Extract provided: Begin

But soon enough I was out on my local trails. Like beginner drivers, my motions were twitchy and hesitant, my focus almost entirely on what was directly in front of me—every fearsome root and rock flooding my brain with data. In road cycling, the asphalt you’re riding on, barring a pothole or two, is an afterthought. But in mountain biking the surface was a moving puzzle, requiring careful attention, planning, and decision-making.

I plodded along, my improvement hindered by the inconvenient fact that, for me, mountain biking requires driving to a trailhead versus riding straight out of my garage. So I usually default to road riding, keeping my mountain-biking mediocrity safely intact.

Thus was the state of affairs when, one weekend last summer, I was invited to ride in Vermont with a group of friends. There would be some gravel riding—more equipment choices, more rules, more subcultures—and some mountain biking, including a visit to Killington Bike Park. I had been dimly aware of the movement by ski resorts to try and generate summer dollars by ferrying cyclists on lifts up to their snowless summits, but I’d never stepped foot in such a place. Which was quite obvious to me when I arrived at the so-called Beast of the East wearing shorts, a T-shirt, and a traditional bike helmet, and found myself amid what looked like a casting call for Mad Max Beyond Thunderdome; it was packed with dusty men and women, with thousand-yard stares, wearing body armor, neck braces, and full-face helmets. A sign, no doubt crafted at the behest of a lawyer somewhere, warned: “Injuries are a common and expected part of mountain biking.”

A friend glanced at my bike and advised me to lower the seatpost: “You’re not going to be pedaling much.” That’s when I realized I’d never bothered to set up the dropper post on my Canyon Neuron. Coming from road riding, where a precise saddle height is sacred and Never to Be Changed, I figured it’d be superfluous. (And, full confession, I couldn’t figure out the install instructions that synced up the little switch on the handlebars to the seatpost.) I hastened to the repair room, where the park’s mechanics quite graciously set up my post in a matter of minutes, making no comment about this forehead-slapping moment in noob history.

Extract provided: End

**Activity 1**
Decide whether each of these statements agrees with the mountain-biking excerpt, answering yes or no and quoting the words that settle it: (a) the writer can start mountain rides straight from the garage; (b) the park's mechanics set up the dropper post within minutes; (c) the writer arrived at Killington wearing a full-face helmet.
The text above has no connection to the records that come after this sentence.

Material for this exercise: Begin

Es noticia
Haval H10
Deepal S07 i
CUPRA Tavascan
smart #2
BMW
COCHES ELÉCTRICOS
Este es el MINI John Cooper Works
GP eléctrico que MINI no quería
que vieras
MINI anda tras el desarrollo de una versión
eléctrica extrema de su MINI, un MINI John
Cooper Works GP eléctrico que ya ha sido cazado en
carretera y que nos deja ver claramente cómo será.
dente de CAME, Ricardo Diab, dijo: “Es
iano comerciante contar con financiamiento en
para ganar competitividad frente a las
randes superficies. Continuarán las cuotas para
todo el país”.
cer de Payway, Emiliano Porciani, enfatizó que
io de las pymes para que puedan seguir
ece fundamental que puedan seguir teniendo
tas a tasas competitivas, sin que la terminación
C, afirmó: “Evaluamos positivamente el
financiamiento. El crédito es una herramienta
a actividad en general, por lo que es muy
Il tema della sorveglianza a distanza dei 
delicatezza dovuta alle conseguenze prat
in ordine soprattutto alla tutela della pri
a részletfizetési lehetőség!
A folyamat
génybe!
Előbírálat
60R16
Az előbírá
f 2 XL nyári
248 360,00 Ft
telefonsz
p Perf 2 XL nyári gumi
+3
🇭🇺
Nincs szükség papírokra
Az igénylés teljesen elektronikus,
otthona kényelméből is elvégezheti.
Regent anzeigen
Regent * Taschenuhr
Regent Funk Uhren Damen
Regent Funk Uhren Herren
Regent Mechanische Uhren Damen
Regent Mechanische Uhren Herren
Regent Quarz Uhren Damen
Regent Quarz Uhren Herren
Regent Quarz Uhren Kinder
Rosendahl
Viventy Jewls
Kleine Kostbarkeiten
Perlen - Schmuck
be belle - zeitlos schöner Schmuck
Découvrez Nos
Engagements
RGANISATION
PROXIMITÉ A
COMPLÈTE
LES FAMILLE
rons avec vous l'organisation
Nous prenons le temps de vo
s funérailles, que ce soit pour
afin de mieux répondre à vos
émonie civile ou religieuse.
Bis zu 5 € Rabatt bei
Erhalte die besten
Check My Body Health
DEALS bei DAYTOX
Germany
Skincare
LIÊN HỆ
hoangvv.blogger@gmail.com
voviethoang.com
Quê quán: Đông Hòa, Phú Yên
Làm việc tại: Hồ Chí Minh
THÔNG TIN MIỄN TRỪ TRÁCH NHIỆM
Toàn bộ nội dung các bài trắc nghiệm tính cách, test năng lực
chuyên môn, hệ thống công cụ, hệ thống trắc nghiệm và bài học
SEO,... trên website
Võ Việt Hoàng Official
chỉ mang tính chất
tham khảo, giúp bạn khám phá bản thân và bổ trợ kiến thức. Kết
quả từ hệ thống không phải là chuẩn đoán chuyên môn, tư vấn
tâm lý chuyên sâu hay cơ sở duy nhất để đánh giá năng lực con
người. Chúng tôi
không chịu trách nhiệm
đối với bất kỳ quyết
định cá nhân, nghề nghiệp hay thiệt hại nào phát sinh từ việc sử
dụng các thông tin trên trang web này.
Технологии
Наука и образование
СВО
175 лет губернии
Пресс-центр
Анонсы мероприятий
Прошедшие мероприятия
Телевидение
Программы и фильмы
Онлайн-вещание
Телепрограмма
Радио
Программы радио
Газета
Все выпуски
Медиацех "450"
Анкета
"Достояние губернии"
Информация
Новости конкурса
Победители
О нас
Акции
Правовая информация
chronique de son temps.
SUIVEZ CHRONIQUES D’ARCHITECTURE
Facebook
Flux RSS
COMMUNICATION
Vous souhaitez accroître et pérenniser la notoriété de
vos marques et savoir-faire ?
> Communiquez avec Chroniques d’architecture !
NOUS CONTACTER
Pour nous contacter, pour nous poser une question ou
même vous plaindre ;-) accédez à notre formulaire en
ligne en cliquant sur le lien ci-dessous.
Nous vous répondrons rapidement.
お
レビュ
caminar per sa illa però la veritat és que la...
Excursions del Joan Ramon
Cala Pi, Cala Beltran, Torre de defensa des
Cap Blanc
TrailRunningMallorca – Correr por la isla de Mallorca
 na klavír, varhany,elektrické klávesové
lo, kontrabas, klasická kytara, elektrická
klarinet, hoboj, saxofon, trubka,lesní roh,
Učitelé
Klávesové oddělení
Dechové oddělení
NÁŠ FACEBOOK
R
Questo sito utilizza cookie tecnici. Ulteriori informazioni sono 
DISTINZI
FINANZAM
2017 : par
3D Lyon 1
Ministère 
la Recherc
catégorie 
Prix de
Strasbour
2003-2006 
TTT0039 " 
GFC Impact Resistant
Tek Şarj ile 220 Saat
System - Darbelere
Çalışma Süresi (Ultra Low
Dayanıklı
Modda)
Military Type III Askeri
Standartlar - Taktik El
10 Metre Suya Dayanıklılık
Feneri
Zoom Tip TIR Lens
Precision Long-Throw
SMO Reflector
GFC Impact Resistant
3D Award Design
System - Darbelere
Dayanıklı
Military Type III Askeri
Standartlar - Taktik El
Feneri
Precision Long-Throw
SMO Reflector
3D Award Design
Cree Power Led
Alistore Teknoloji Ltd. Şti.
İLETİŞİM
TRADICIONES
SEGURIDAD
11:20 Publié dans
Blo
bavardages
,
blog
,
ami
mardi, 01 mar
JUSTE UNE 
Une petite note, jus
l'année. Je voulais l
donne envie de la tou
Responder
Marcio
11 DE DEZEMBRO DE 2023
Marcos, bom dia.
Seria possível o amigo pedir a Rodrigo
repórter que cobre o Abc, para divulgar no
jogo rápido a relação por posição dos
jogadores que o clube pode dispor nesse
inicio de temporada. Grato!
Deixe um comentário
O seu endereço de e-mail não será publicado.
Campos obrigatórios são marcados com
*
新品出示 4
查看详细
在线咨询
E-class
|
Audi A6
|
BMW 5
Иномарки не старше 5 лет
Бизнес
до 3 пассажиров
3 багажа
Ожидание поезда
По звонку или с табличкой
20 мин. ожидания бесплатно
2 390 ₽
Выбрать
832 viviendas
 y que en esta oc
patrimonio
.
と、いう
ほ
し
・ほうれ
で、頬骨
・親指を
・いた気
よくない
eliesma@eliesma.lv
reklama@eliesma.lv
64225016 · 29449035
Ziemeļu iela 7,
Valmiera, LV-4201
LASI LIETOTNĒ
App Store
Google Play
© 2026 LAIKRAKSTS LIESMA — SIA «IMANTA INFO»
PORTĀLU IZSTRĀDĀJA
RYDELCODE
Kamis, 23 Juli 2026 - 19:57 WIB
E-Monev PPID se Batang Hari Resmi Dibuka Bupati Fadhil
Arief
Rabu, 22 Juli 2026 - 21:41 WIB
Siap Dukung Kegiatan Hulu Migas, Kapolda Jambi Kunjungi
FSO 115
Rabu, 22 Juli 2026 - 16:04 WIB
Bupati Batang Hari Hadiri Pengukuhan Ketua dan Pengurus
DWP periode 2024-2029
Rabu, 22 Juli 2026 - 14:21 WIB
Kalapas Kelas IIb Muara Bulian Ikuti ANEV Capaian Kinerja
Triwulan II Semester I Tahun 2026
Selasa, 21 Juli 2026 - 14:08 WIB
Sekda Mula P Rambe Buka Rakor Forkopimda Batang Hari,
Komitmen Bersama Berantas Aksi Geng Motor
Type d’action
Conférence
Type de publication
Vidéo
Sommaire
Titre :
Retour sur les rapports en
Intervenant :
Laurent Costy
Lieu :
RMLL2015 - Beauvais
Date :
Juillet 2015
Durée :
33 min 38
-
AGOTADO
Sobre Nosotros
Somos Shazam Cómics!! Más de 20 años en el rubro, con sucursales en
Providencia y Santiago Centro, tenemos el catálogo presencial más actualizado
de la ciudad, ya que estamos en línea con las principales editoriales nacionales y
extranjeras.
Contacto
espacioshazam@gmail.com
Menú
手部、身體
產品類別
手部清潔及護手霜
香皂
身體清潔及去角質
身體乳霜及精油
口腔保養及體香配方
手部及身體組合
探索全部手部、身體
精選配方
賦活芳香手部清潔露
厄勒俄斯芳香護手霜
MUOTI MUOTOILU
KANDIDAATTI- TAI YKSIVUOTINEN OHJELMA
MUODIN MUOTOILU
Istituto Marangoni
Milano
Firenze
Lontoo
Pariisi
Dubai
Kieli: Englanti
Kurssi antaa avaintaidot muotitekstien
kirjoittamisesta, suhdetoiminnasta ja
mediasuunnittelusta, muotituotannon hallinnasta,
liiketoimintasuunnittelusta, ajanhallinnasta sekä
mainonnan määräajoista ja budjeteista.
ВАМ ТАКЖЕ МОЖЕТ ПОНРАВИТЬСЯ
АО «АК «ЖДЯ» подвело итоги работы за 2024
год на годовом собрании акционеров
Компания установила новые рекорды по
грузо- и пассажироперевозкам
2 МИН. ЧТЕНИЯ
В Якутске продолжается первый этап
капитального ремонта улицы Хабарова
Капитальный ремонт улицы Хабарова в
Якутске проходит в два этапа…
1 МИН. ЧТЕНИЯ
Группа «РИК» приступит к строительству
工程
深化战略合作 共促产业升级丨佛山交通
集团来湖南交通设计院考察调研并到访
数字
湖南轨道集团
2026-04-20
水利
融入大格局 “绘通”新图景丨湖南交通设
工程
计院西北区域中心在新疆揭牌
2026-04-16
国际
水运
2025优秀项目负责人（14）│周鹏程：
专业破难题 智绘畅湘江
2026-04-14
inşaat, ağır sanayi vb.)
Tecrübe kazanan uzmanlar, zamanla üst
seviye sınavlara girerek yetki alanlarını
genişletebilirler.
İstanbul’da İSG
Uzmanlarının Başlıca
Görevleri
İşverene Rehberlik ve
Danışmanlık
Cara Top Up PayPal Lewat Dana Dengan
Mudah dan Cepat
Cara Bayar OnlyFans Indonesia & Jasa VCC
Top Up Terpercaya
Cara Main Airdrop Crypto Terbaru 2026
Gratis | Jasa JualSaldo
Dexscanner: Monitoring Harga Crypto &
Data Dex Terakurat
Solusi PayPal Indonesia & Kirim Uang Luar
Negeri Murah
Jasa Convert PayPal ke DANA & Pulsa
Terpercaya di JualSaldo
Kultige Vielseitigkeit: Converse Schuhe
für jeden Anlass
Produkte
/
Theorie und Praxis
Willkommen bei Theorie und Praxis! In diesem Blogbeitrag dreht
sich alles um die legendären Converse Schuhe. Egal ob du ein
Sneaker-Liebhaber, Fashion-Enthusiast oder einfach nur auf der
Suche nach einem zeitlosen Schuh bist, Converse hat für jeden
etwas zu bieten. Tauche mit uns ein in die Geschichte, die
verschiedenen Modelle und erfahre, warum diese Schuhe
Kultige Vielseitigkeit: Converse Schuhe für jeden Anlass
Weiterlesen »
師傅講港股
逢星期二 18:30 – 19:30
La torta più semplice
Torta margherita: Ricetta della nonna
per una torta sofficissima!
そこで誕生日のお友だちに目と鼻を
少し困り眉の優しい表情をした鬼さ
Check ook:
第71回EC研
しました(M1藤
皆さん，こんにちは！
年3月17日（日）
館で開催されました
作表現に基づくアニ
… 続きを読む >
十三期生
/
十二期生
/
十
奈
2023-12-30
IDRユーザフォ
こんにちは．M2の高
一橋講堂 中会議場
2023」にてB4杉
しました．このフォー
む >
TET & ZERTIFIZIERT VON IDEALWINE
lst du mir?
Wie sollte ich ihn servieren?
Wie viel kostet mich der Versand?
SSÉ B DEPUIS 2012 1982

Material for this exercise: End

**Activity 2**
Print the lines of the records, starting with their first line and going on through the line with "Viventy Jewls", with both ends included.

**Task answer 1**
(a) No: "mountain biking requires driving to a trailhead versus riding straight out of my garage."
(b) Yes: "the park’s mechanics quite graciously set up my post in a matter of minutes"
(c) No: "wearing shorts, a T-shirt, and a traditional bike helmet"

**Task answer 2**
Es noticia
Haval H10
Deepal S07 i
CUPRA Tavascan
smart #2
BMW
COCHES ELÉCTRICOS
Este es el MINI John Cooper Works
GP eléctrico que MINI no quería
que vieras
MINI anda tras el desarrollo de una versión
eléctrica extrema de su MINI, un MINI John
Cooper Works GP eléctrico que ya ha sido cazado en
carretera y que nos deja ver claramente cómo será.
dente de CAME, Ricardo Diab, dijo: “Es
iano comerciante contar con financiamiento en
para ganar competitividad frente a las
randes superficies. Continuarán las cuotas para
todo el país”.
cer de Payway, Emiliano Porciani, enfatizó que
io de las pymes para que puedan seguir
ece fundamental que puedan seguir teniendo
tas a tasas competitivas, sin que la terminación
C, afirmó: “Evaluamos positivamente el
financiamiento. El crédito es una herramienta
a actividad en general, por lo que es muy
Il tema della sorveglianza a distanza dei 
delicatezza dovuta alle conseguenze prat
in ordine soprattutto alla tutela della pri
a részletfizetési lehetőség!
A folyamat
génybe!
Előbírálat
60R16
Az előbírá
f 2 XL nyári
248 360,00 Ft
telefonsz
p Perf 2 XL nyári gumi
+3
🇭🇺
Nincs szükség papírokra
Az igénylés teljesen elektronikus,
otthona kényelméből is elvégezheti.
Regent anzeigen
Regent * Taschenuhr
Regent Funk Uhren Damen
Regent Funk Uhren Herren
Regent Mechanische Uhren Damen
Regent Mechanische Uhren Herren
Regent Quarz Uhren Damen
Regent Quarz Uhren Herren
Regent Quarz Uhren Kinder
Rosendahl
Viventy Jewls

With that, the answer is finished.